Published: 27 May 2010

Abstract

Background

Clinical pathways are tools used to guide evidence-based healthcare that have been implemented internationally since the 1980s. However, there is widespread lack of agreement on the impact of clinical pathways on hospital resources and patient outcomes. This can be partially attributed to the confusion for both researchers and healthcare workers regarding what constitutes a clinical pathway. This paper describes efforts made by a team of Cochrane Review authors to develop criteria to assist in the objective identification of clinical pathway studies from the literature.

Methods

We undertook a four-stage process aiming to develop criteria to define a clinical pathway: (1) identify publications exploring the definition of a clinical pathway; (2) derive draft criteria; (3) pilot test the criteria; and (4) modify criteria to maximise agreement between review authors.

Results

Previous literature and liaison with the European Pathways Association resulted in five criteria being used to define a clinical pathway: (1) the intervention was a structured multidisciplinary plan of care; (2) the intervention was used to translate guidelines or evidence into local structures; (3) the intervention detailed the steps in a course of treatment or care in a plan, pathway, algorithm, guideline, protocol or other 'inventory of actions'; (4) the intervention had timeframes or criteria-based progression; and (5) the intervention aimed to standardise care for a specific clinical problem, procedure or episode of healthcare in a specific population.
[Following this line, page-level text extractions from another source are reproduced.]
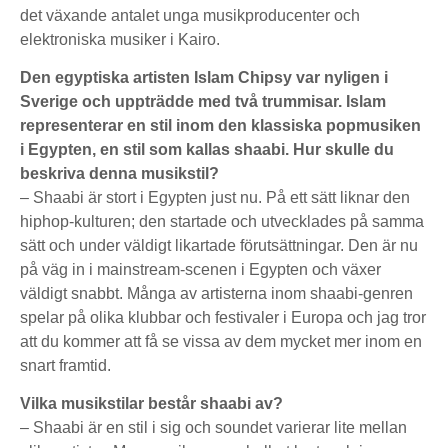
det växande antalet unga musikproducenter och
elektroniska musiker i Kairo.
Den egyptiska artisten Islam Chipsy var nyligen i
Sverige och uppträdde med två trummisar. Islam
representerar en stil inom den klassiska popmusiken
i Egypten, en stil som kallas shaabi. Hur skulle du
beskriva denna musikstil?
– Shaabi är stort i Egypten just nu. På ett sätt liknar den
hiphop-kulturen; den startade och utvecklades på samma
sätt och under väldigt likartade förutsättningar. Den är nu
på väg in i mainstream-scenen i Egypten och växer
väldigt snabbt. Många av artisterna inom shaabi-genren
spelar på olika klubbar och festivaler i Europa och jag tror
att du kommer att få se vissa av dem mycket mer inom en
snart framtid.
Vilka musikstilar består shaabi av?
– Shaabi är en stil i sig och soundet varierar lite mellan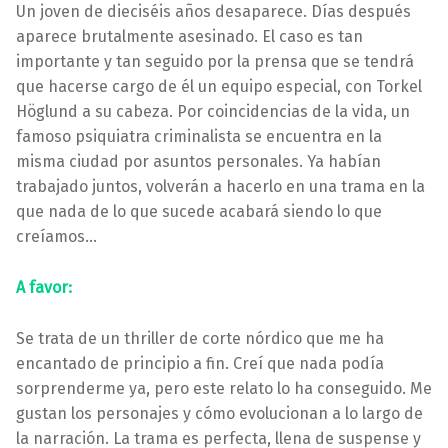
Un joven de dieciséis años desaparece. Días después
aparece brutalmente asesinado. El caso es tan
importante y tan seguido por la prensa que se tendrá
que hacerse cargo de él un equipo especial, con Torkel
Höglund a su cabeza. Por coincidencias de la vida, un
famoso psiquiatra criminalista se encuentra en la
misma ciudad por asuntos personales. Ya habían
trabajado juntos, volverán a hacerlo en una trama en la
que nada de lo que sucede acabará siendo lo que
creíamos…
A favor:
Se trata de un thriller de corte nórdico que me ha
encantado de principio a fin. Creí que nada podía
sorprenderme ya, pero este relato lo ha conseguido. Me
gustan los personajes y cómo evolucionan a lo largo de
la narración. La trama es perfecta, llena de suspense y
After pilot testing it was decided that if an intervention met the first criteria (a structured multidisciplinary plan of care) plus three out of the other four criteria then it was included as a clinical pathway for the purposes of this review. In all, 27 studies were included in the final review. The authors of the included studies referred to these interventions as 'clinical pathways', 'protocols', 'care model', 'care map', 'multidisciplinary care', evidence-based care' and 'guideline'.

Conclusions

The criteria used for the identification of relevant studies for this Cochrane Review can be used as a foundation for the development of a standardised, internationally accepted definition of a clinical pathway.